Dataset entries

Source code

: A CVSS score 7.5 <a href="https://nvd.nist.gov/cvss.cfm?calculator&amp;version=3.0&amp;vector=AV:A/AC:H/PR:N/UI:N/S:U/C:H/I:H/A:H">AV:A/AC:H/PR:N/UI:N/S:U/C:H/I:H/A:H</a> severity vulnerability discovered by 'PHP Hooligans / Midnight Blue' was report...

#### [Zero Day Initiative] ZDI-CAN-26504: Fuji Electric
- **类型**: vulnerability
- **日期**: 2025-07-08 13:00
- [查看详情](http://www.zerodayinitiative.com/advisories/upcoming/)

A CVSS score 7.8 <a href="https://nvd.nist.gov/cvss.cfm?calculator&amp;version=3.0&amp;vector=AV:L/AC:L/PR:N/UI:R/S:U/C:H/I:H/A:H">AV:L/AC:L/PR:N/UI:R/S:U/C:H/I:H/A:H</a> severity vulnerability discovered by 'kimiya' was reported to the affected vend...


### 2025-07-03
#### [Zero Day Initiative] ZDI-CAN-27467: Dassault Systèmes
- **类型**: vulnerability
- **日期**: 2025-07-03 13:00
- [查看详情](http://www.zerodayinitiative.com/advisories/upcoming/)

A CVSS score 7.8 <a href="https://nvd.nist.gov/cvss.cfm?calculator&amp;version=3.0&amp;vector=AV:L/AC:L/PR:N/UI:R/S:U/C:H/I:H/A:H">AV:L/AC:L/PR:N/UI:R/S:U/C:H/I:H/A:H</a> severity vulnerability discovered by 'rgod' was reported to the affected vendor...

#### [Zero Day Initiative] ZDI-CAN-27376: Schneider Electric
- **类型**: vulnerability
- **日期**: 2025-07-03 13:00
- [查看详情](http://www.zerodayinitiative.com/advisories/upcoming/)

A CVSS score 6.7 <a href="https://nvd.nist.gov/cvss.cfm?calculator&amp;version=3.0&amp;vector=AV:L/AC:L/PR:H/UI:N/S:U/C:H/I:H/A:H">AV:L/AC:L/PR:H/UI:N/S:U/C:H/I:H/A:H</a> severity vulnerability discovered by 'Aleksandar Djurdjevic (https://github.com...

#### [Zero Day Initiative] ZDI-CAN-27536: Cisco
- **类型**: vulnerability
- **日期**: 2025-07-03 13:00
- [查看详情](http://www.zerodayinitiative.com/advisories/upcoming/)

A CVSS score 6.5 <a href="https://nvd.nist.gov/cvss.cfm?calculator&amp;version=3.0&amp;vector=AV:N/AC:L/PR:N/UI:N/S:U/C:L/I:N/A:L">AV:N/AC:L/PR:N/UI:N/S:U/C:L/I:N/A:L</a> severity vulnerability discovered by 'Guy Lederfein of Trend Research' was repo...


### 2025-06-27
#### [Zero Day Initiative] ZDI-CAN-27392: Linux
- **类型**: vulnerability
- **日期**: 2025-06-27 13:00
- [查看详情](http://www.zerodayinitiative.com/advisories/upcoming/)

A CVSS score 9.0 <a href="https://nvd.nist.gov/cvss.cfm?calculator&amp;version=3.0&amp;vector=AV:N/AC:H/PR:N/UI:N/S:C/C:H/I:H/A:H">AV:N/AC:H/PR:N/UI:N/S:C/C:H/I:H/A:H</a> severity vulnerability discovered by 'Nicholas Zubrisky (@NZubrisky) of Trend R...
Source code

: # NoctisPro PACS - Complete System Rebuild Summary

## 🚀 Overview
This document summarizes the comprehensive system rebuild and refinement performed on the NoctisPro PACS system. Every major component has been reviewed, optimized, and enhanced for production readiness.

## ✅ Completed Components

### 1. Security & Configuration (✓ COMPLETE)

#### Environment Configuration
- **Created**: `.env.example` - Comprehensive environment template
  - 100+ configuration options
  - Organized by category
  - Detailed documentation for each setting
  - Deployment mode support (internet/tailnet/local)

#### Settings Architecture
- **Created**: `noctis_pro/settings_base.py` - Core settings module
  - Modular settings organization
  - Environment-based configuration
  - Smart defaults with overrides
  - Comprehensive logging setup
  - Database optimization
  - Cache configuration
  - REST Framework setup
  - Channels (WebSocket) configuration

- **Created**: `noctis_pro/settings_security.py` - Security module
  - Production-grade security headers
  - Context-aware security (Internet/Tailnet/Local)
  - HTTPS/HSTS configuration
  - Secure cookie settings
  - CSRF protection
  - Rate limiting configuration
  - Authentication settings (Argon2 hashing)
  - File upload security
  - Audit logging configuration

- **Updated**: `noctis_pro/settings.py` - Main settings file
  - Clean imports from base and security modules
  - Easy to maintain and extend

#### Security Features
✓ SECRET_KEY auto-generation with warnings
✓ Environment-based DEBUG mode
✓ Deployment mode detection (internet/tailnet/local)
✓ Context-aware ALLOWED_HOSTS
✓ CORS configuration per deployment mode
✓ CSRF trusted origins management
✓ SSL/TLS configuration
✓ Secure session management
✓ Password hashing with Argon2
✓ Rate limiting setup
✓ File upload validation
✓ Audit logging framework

### PROMPT
Whenever a line in the data holds "logging", copy that line.

### WRITTEN ANSWER
  - Comprehensive logging setup
  - Audit logging configuration
✓ Audit logging framework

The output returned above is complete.